#### Page ####

Vol AF447 : les familles demandent plus de transparence

C’était le 1er juin 2009. Vers 1 h 35 du matin, un Airbus A330 d’Air France communique par radio pour la dernière fois avec le centre de contrôle brésilien dont il dépend. Pendant quarante minutes encore, l’appareil parti de Rio pour rallier Paris envoie des messages automatiques à terre. Puis plus rien.

Un an après ce drame qui a coûté la vie à deux cent vingt-huit personnes – deux cent seize passagers et douze membres d’équipage –, on n’en sait guère plus sur les causes de l’accident. Si des corps et quelques éléments de la carlingue ont été repêchés, les circonstances de la catastrophe restent encore très floues. A l’occasion du premier anniversaire de cet accident, plusieurs associations regroupant familles et proches de victimes ont dénoncé l’opacité entourant l’enquête, les recherches et les indemnisations. Retour sur les points qui fâchent.

La recherche des boîtes noires. Les trois campagnes de recherche des enregistreurs de vol sont restées infructueuses. La première phase a eu lieu immédiatemment après le crash. Du 10 juin au 10 juillet 2009, deux bâtiments et un sous-marin de la marine nationale française ont ausculté, en vain, les profondeurs de l’Atlantique à la recherche du signal censé être émis pendant une trentaine de jours par les enregistreurs. La deuxième phase a commencé le 27 juillet. Les balises ayant cessé d’émettre, les sous-marins dépêchés sur place ont tenté de localiser l’épave de l’avion grâce à un système acoustique remorqué (SAR). Plus tardive, la dernière phase a débuté au mois de mai 2010. Malgré l’optimisme du Bureau d’enquêtes et d’analyses (BEA), les recherches se sont soldées par un nouvel échec.

#### Bloc de données ####

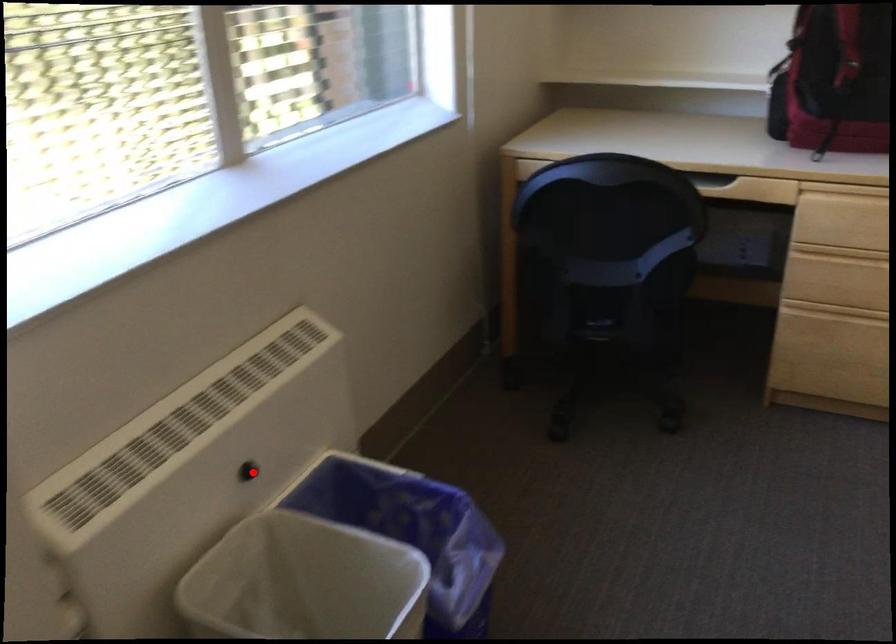
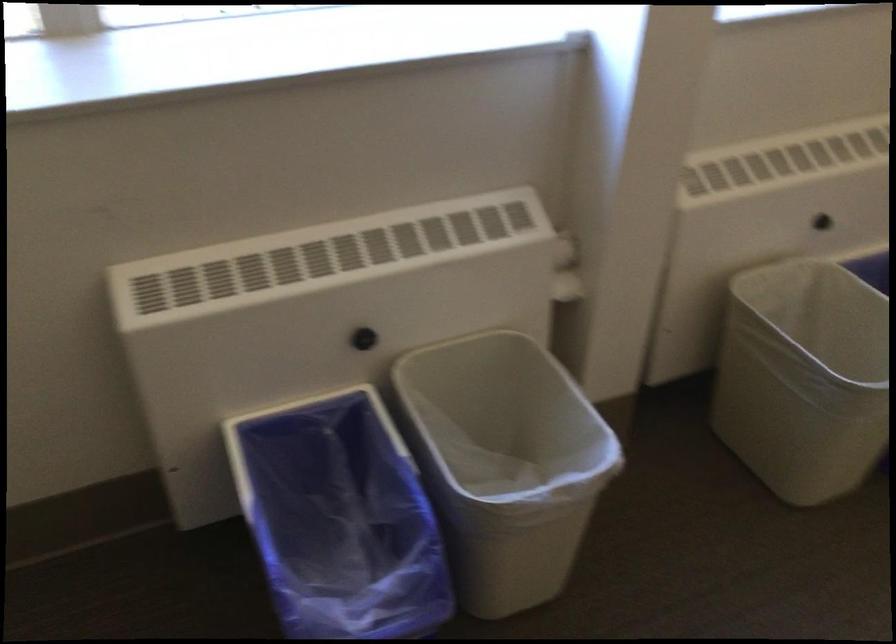
Question: I am providing you with two images of the same scene from different viewpoints. In image1, a red point is highlighted. Considering the same 3D point in image2, which of the following is correct?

####

§ Consignes et exigences
D'après l'article sur le vol AF447, combien de membres d'équipage ont perdu la vie dans l'accident ?

§ Production attendue
Douze membres d'équipage.